→ **ACTION ITEM**: Starting at the line below that contains "K.~Sohn, J.~Yoon, C.-L.", print each line through the end of the records exactly as it appears.

→ **MATERIAL PROVIDED**:
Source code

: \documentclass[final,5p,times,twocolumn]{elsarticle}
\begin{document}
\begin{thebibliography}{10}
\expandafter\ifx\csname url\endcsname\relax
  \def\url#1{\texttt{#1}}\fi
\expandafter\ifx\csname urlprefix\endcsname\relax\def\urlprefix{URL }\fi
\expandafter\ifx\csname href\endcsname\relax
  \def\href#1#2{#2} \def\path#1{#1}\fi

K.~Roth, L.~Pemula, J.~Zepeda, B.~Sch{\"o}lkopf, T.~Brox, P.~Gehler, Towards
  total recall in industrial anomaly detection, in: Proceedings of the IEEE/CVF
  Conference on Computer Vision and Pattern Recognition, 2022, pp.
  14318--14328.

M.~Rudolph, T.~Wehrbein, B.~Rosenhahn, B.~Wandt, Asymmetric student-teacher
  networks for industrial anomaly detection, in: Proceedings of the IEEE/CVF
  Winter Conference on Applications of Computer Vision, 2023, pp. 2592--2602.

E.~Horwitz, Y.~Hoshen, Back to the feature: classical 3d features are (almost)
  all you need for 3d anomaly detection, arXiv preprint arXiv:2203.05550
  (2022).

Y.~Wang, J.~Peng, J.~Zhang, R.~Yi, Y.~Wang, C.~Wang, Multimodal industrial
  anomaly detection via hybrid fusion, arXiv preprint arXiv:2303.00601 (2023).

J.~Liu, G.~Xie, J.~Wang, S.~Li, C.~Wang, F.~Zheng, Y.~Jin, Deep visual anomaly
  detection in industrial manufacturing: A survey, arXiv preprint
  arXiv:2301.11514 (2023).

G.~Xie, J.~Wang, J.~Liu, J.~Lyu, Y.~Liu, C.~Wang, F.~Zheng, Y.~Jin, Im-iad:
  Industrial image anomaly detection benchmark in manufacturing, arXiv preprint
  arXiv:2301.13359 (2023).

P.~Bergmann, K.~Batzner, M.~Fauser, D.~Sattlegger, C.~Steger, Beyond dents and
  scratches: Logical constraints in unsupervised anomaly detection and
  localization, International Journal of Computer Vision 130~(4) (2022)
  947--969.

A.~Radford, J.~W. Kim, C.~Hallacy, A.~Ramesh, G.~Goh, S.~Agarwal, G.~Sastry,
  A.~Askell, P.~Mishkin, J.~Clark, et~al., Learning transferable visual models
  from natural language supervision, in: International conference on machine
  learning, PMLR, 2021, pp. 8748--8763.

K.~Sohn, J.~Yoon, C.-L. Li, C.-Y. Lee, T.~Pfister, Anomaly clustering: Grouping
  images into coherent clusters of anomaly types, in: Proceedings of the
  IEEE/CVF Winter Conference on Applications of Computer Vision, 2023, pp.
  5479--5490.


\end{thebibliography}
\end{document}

→ **SOLUTION FOR THIS EXERCISE**:
K.~Sohn, J.~Yoon, C.-L. Li, C.-Y. Lee, T.~Pfister, Anomaly clustering: Grouping
  images into coherent clusters of anomaly types, in: Proceedings of the
  IEEE/CVF Winter Conference on Applications of Computer Vision, 2023, pp.
  5479--5490.


\end{thebibliography}
\end{document}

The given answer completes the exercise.